Wednesday, 10 August 2011

Wake-up call - for the labour movement

I expect you all have your own experiences and reflections on the events of the last few days. I'm probably not alone in thinking of them as a wake-up call, although everyone who has thought that will then go on to think that their own solutions should be applied - 'solutions' ranging from far-left to far-right.

My own 'solution' is for the labour movement to get off its collective arse and act before it's too late. We all know that parts of our inner-cities are rapidly becoming shit holes and too large numbers of people are getting left behind. Too many young people are simply being left to rot. A minority of them (let's remember that) are turning nasty.

The Tory/Lib Dem government's cuts are only making things worse.

The labour movement has to fight those cuts; we've got to fight to improve the communities where the young people are coming from that are going on the rampage (though it's not all young people); we've got to win young people to positive political action, not destructive, acquisitive rage.

Something else we must face up to and challenge: our society is rotten from top to bottom. A Labour MP pointed out this evening that Parliament has been recalled twice this summer: once for the Hackgate scandal and now for the riots. There is a connection. How can society lecture young rioters for having no moral qualms when in recent times important parts of the establishment have shown no moral qualms? From journalists hacking people's phones after a story; policemen who will sell a tip--off to a newspaper; MPs who will sell their influence to the highest bidder and submit bloated, even fraudulent expense claims; greedy and reckless bankers.

Commentators have been quick to put pen to paper; some of what they are writing is worth reading! I thought the following observation, by an academic, Professor Colin Talbot, who studies public administration, was useful:
It is not just the ‘under-class’ that has opted out – it is also the uber-class of financiers, directors, derivatives traders, newspaper moguls and others who have decided the ‘normal rules’ don’t apply to them.

Britain has experienced a massive financial crisis brought on by greed and recklessness of epic proportions. No-one has been put on trial, much less gone to jail, for what appear to most honest and dishonest people as grand theft auto-bank. Instead, the banks have been bailed out by the tax payer, their bonuses were reduced, a little, for a while, and then everything returns to business as usual.

The banks have just been found guilty of mis-selling payment protection insurance on a truly gargantuan scale – billions of pounds worth – but is anyone going to prison for this swindle?

‘Legal’ tax avoidance is running at massive levels, with a huge grow in individuals and corporates using tax-havens to avoid paying their fair share of even the direct taxes on them that have been reduced substantially over the past 30 years.

The phone hacking scandal has revealed that some parts of the uber-class who run our media see themselves as well and truly ‘above the law’. So much so that we have just ‘lost’ the Police Commissioner for the Metropolis just a few weeks before the riots erupted. This latest decapitation of the Met – the second in three years – coupled with massive cuts to police budgets and radical reforms in process certainly won’t have done much for Police morale or leadership.

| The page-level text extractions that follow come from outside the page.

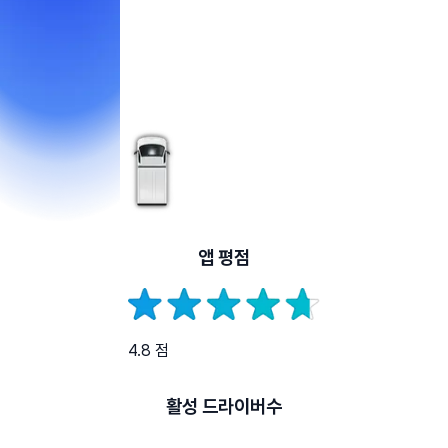
앱 평점
4.8 점
활성 드라이버수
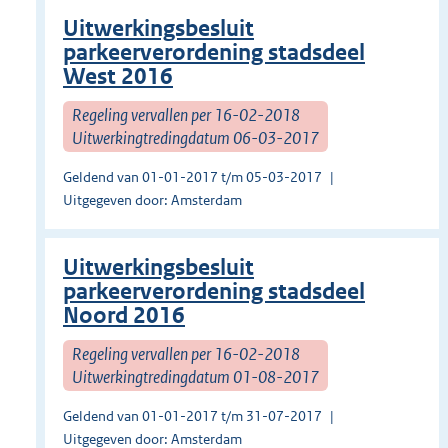
Uitwerkingsbesluit
parkeerverordening stadsdeel
West 2016
Regeling vervallen per 16-02-2018
Uitwerkingtredingdatum 06-03-2017
Geldend van 01-01-2017 t/m 05-03-2017
Uitgegeven door: Amsterdam
Uitwerkingsbesluit
parkeerverordening stadsdeel
Noord 2016
Regeling vervallen per 16-02-2018
Uitwerkingtredingdatum 01-08-2017
Geldend van 01-01-2017 t/m 31-07-2017
Uitgegeven door: Amsterdam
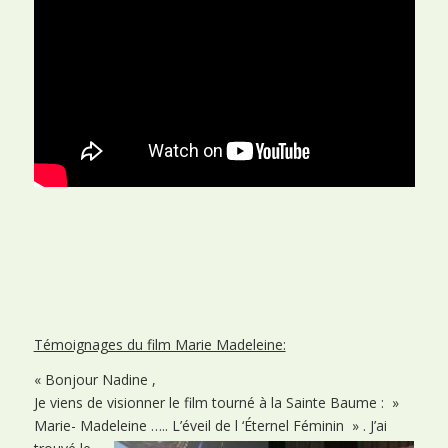
Témoignages du film Marie Madeleine:
« Bonjour Nadine ,
Je viens de visionner le film tourné à la Sainte Baume : »
Marie- Madeleine ….. L’éveil de l ‘Éternel Féminin » .
J’ai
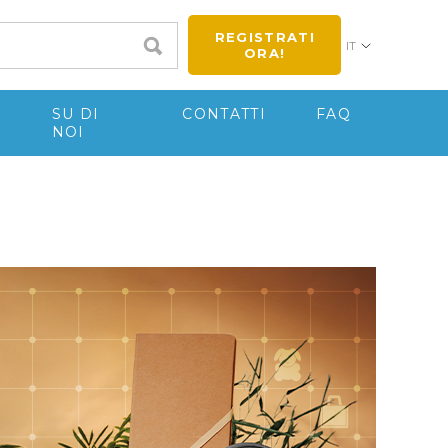
REGISTRATI
IT
ORA!
E
SU DI
CONTATTI
FAQ
NOI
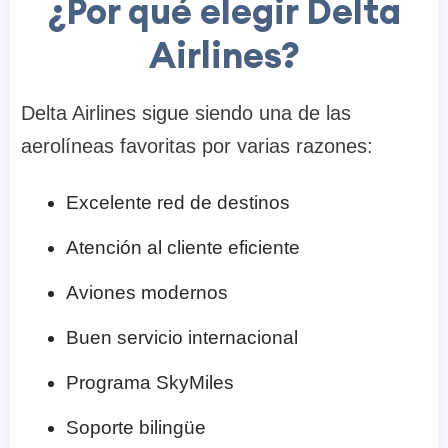
¿Por qué elegir Delta
Airlines?
Delta Airlines sigue siendo una de las
aerolíneas favoritas por varias razones:
Excelente red de destinos
Atención al cliente eficiente
Aviones modernos
Buen servicio internacional
Programa SkyMiles
Soporte bilingüe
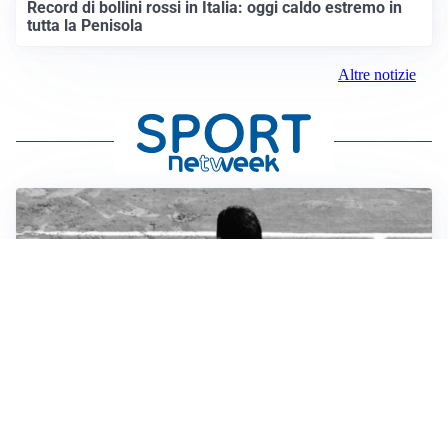
Record di bollini rossi in Italia: oggi caldo estremo in
tutta la Penisola
Altre notizie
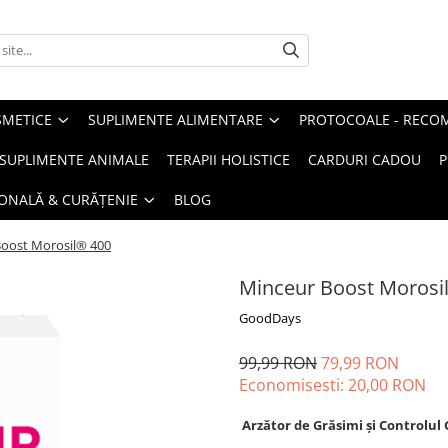
METICE
SUPLIMENTE ALIMENTARE
PROTOCOALE - RECO
I SUPLIMENTE ANIMALE
TERAPII HOLISTICE
CARDURI CADOU
P
SONALĂ & CURĂȚENIE
BLOG
oost Morosil® 400
Minceur Boost Morosi
GoodDays
99,99 RON
79,99 RON
Economisesti:
20,00
RON
Arzător de Grăsimi și Controlul 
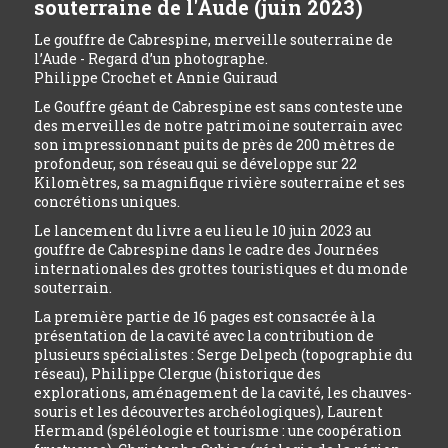
souterraine de l'Aude (juin 2023)
Le gouffre de Cabrespine, merveille souterraine de
l’Aude - Regard d’un photographe.
Philippe Crochet et Annie Guiraud
Le Gouffre géant de Cabrespine est sans conteste une
des merveilles de notre patrimoine souterrain avec
son impressionnant puits de près de 200 mètres de
profondeur, son réseau qui se développe sur 22
Kilomètres, sa magnifique rivière souterraine et ses
concrétions uniques.
Le lancement du livre a eu lieu le 10 juin 2023 au
gouffre de Cabrespine dans le cadre des Journées
internationales des grottes touristiques et du monde
souterrain.
La première partie de 16 pages est consacrée à la
présentation de la cavité avec la contribution de
plusieurs spécialistes : Serge Delpech (topographie du
réseau), Philippe Clergue (historique des
explorations, aménagement de la cavité, les chauves-
souris et les découvertes archéologiques), Laurent
Hermand (spéléologie et tourisme : une coopération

Britain has also experienced a massive spiral of wage inflation for the directorial class with top pay reaching stratospheric levels. Only last week it was also revealed that Directors of our large private institutions were continuing to gold-plate their pensions whilst stripping their workers of theirs. Many now retire on large multiples of what their staff earn for working. Inequality has surged.

And of course the parliamentary expenses scandal – very small beer compared to the above – but yet another nail in public confidence in our rulers.

A society in which the uber-class see themselves as exempt from the normal rules of taxation, cream-off ever larger personal rewards unrelated to performance, cause huge financial catastrophes, rip-off their customers see themselves as ‘above the law’ cannot expect the under-class to behave themselves.

Labour has talked recently about the ‘squeezed middle’ – there may be more truth in this than even they realised. The vast majority of ordinary people pay their taxes (more or less), obey the laws (mostly), and ‘keep calm and carry on’ even when things get rough. Are they now squeezed between two irresponsible, immoral, tax-avoiding, lawless, classes at the bottom and the top of society? If so, it's fairly clear that those at the top carry far more moral responsibility for what’s happening than those at the bottom. How long before they start retreating to their gated-communities, US-style, and leave the rest of us to it? [Emphasis added; full article here.]
The labour movement needs to wake up alright.